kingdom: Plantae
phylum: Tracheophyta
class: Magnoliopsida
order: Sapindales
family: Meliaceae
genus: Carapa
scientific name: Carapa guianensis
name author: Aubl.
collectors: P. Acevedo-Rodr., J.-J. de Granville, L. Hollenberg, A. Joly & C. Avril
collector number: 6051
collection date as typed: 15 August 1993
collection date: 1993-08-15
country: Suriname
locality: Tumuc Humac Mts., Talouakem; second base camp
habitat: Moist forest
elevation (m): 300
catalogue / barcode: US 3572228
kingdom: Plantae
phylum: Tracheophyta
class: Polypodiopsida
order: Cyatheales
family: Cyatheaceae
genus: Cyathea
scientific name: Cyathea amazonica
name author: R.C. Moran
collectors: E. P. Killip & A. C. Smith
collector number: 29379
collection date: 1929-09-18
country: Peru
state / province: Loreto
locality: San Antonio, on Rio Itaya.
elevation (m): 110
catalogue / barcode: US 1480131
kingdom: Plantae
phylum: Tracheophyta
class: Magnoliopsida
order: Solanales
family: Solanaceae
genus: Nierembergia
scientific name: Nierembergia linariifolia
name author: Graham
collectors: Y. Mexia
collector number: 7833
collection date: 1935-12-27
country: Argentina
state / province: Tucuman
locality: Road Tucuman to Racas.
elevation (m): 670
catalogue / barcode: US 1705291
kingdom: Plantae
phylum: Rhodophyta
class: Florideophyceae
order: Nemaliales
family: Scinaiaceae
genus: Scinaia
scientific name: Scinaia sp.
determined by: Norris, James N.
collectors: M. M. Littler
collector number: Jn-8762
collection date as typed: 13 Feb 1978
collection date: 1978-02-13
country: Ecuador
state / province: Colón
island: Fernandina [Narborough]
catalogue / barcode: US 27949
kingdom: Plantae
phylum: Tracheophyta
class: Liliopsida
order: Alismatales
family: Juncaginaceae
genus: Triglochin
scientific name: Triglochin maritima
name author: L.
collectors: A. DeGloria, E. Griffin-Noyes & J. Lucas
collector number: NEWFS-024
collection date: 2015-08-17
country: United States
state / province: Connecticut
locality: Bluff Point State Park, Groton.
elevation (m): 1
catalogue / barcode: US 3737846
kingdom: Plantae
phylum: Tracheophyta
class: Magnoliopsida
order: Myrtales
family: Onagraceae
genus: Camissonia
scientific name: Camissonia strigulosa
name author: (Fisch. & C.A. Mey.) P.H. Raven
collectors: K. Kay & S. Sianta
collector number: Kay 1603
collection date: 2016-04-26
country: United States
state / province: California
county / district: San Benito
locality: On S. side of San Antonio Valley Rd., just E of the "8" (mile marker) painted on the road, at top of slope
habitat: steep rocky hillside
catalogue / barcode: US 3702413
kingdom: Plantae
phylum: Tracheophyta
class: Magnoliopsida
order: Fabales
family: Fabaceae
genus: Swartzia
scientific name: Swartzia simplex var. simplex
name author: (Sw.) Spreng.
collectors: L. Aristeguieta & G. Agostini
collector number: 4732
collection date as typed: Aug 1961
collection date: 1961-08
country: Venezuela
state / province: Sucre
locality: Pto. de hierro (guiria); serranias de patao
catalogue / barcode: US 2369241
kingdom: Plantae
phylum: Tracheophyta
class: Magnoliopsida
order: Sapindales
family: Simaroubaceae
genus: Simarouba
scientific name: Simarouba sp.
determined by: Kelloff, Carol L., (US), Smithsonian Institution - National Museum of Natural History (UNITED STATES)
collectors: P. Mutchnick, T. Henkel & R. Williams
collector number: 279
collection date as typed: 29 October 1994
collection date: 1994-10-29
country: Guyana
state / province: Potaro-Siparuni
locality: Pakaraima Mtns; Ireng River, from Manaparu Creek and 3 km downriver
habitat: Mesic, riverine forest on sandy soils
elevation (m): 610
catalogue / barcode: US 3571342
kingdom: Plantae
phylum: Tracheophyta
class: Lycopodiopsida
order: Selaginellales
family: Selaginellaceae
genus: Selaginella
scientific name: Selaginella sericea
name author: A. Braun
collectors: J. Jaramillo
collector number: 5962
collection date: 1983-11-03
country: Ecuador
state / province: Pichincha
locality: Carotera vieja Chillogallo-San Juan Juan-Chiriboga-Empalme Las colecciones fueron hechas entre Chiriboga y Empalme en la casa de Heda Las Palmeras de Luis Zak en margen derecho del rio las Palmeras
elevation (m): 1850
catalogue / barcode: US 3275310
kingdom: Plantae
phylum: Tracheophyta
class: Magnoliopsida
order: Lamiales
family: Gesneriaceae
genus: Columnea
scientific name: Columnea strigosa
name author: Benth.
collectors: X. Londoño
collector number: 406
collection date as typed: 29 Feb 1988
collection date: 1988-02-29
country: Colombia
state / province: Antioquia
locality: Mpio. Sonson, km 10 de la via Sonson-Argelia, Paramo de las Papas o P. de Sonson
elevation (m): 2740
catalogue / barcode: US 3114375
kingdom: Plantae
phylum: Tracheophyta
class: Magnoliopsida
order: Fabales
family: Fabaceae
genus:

* * *

Reproduce the lines of the records above word for word, beginning with the line containing "locality: Pto. de" and continuing through the line containing "collector number: 279".

Solution for this task:
locality: Pto. de hierro (guiria); serranias de patao
catalogue / barcode: US 2369241
kingdom: Plantae
phylum: Tracheophyta
class: Magnoliopsida
order: Sapindales
family: Simaroubaceae
genus: Simarouba
scientific name: Simarouba sp.
determined by: Kelloff, Carol L., (US), Smithsonian Institution - National Museum of Natural History (UNITED STATES)
collectors: P. Mutchnick, T. Henkel & R. Williams
collector number: 279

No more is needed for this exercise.